▸ **The input**:
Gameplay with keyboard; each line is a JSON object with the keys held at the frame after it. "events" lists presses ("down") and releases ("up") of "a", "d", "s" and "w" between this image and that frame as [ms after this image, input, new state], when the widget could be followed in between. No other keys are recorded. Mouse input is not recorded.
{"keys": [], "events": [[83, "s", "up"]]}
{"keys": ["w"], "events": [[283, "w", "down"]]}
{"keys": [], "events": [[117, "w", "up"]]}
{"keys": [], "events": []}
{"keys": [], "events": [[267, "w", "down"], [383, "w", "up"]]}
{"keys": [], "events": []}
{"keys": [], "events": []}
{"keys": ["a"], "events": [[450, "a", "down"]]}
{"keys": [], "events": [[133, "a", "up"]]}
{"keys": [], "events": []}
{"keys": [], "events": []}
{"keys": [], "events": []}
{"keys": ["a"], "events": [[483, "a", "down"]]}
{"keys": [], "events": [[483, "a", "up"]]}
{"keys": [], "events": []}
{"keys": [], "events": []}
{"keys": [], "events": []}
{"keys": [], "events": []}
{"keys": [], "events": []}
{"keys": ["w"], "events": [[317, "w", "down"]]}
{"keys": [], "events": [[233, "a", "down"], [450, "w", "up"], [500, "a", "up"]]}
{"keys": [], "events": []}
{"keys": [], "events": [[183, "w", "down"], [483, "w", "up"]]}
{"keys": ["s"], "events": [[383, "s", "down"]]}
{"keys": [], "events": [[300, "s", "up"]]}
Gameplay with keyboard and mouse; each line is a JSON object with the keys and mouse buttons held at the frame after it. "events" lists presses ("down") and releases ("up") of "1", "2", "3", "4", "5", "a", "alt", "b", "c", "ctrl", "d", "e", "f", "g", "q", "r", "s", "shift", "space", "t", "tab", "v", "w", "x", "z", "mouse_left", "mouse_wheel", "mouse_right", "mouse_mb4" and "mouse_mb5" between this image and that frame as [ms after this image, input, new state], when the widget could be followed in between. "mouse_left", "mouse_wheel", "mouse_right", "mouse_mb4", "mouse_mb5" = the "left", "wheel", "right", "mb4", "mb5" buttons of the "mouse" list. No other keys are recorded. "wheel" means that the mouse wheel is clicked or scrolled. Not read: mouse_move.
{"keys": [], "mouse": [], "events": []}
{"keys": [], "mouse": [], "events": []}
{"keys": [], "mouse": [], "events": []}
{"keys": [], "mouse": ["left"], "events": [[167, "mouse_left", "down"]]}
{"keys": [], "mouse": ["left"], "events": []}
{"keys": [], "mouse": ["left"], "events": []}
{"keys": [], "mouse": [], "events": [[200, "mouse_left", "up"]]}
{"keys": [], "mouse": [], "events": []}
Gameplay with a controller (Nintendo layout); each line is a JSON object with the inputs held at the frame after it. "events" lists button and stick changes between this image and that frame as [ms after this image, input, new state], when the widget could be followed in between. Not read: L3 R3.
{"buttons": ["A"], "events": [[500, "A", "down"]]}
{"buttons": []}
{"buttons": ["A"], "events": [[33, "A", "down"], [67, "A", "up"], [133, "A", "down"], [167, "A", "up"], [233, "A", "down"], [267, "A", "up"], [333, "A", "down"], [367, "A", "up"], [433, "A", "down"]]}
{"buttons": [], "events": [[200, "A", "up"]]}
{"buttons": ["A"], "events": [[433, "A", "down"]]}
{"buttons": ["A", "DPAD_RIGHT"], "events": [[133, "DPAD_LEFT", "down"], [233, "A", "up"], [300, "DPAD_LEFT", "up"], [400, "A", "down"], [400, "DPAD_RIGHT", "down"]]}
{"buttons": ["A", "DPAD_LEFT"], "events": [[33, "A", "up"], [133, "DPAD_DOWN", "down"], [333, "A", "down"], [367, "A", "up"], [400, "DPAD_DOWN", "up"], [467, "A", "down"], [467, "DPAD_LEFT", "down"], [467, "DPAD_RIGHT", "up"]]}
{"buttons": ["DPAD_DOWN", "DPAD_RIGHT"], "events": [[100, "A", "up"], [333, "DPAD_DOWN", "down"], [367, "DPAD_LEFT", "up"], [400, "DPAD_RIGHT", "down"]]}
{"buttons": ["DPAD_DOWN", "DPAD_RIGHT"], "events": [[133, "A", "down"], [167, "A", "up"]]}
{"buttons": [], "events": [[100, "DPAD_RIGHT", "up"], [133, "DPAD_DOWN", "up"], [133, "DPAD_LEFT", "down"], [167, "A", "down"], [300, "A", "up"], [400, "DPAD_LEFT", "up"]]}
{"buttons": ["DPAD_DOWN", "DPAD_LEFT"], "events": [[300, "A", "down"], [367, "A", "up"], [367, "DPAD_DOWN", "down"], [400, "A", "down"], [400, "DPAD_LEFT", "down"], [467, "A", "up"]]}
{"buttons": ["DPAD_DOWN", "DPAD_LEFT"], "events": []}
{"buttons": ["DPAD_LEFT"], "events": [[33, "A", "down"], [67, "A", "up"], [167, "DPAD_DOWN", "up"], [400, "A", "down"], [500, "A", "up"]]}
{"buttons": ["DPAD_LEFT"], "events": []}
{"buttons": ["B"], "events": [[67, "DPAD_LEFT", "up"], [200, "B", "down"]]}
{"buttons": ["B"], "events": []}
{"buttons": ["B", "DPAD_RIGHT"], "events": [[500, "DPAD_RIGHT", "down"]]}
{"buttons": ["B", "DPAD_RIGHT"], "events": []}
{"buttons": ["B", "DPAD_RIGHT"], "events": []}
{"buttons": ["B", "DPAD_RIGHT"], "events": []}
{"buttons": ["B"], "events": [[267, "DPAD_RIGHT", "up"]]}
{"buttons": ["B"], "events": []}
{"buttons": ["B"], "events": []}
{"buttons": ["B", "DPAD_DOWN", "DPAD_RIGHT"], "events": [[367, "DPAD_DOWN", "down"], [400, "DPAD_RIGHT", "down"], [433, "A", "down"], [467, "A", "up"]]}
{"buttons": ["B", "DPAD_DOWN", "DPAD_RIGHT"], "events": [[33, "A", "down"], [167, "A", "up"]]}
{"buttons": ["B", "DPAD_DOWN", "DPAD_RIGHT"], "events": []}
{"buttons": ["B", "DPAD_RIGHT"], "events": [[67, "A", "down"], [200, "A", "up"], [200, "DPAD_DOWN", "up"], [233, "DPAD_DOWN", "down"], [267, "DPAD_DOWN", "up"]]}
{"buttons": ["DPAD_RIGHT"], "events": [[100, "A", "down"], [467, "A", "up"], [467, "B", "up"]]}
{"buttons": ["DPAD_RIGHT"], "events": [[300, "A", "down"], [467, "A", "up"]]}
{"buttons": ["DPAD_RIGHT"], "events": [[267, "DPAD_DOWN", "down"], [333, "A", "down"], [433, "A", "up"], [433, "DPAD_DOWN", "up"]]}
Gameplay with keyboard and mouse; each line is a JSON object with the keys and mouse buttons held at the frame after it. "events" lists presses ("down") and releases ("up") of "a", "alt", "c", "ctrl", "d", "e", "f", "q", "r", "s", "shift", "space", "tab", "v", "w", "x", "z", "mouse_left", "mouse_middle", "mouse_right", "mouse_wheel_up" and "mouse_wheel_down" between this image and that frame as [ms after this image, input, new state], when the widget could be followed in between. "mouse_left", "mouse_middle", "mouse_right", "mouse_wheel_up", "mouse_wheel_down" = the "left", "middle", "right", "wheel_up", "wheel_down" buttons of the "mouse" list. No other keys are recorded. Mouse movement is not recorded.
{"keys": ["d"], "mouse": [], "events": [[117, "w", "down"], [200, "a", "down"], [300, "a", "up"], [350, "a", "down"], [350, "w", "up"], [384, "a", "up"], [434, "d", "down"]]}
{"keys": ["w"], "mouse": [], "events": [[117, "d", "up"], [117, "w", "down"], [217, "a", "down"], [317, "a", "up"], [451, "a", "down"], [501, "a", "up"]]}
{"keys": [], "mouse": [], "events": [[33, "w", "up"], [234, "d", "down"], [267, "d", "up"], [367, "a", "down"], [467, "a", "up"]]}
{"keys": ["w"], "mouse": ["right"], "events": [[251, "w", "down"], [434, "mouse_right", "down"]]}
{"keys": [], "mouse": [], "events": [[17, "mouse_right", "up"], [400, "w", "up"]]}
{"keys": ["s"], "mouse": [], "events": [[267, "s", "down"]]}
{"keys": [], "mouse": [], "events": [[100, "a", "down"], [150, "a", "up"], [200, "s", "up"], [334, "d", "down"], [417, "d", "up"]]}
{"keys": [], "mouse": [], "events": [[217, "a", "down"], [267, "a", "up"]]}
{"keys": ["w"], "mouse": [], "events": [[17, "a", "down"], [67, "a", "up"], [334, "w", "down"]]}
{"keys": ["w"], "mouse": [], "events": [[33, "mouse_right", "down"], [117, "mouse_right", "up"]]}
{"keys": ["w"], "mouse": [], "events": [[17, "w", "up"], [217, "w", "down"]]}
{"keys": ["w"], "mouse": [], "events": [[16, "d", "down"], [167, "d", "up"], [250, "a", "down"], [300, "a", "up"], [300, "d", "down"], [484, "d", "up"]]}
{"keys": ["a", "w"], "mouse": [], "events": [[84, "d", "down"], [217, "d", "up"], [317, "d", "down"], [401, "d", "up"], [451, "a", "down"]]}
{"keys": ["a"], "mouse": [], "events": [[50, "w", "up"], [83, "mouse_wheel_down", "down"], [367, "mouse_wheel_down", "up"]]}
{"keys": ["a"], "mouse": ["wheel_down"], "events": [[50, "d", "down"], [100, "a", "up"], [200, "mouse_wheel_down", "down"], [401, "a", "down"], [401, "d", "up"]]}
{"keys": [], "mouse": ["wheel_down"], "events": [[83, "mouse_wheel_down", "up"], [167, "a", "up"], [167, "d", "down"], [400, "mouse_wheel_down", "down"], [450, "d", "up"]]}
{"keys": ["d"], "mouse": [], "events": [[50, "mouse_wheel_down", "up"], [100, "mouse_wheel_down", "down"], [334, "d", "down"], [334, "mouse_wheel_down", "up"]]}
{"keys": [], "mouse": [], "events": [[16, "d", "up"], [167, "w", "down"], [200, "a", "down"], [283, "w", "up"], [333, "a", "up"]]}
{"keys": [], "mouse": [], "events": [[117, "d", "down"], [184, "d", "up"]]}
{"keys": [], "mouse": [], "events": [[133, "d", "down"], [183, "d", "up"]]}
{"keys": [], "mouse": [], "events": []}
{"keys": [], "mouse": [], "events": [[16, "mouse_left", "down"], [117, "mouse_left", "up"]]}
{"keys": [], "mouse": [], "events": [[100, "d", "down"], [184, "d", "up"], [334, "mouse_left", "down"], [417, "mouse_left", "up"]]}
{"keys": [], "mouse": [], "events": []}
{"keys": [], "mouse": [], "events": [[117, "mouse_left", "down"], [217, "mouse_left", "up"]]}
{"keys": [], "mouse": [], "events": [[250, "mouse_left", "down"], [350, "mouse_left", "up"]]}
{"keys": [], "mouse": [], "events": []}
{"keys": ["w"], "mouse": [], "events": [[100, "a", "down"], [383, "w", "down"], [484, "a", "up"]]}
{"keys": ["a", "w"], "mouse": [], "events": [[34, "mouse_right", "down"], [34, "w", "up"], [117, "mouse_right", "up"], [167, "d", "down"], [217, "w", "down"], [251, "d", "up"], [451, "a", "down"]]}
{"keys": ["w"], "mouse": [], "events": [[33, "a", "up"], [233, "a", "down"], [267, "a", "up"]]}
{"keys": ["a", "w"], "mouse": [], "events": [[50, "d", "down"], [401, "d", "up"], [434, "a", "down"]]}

▸ **Task directions**: Above are the records. Copy every line in them holding "read".

▸ **Solution to this problem**:
Gameplay with keyboard and mouse; each line is a JSON object with the keys and mouse buttons held at the frame after it. "events" lists presses ("down") and releases ("up") of "1", "2", "3", "4", "5", "a", "alt", "b", "c", "ctrl", "d", "e", "f", "g", "q", "r", "s", "shift", "space", "t", "tab", "v", "w", "x", "z", "mouse_left", "mouse_wheel", "mouse_right", "mouse_mb4" and "mouse_mb5" between this image and that frame as [ms after this image, input, new state], when the widget could be followed in between. "mouse_left", "mouse_wheel", "mouse_right", "mouse_mb4", "mouse_mb5" = the "left", "wheel", "right", "mb4", "mb5" buttons of the "mouse" list. No other keys are recorded. "wheel" means that the mouse wheel is clicked or scrolled. Not read: mouse_move.
Gameplay with a controller (Nintendo layout); each line is a JSON object with the inputs held at the frame after it. "events" lists button and stick changes between this image and that frame as [ms after this image, input, new state], when the widget could be followed in between. Not read: L3 R3.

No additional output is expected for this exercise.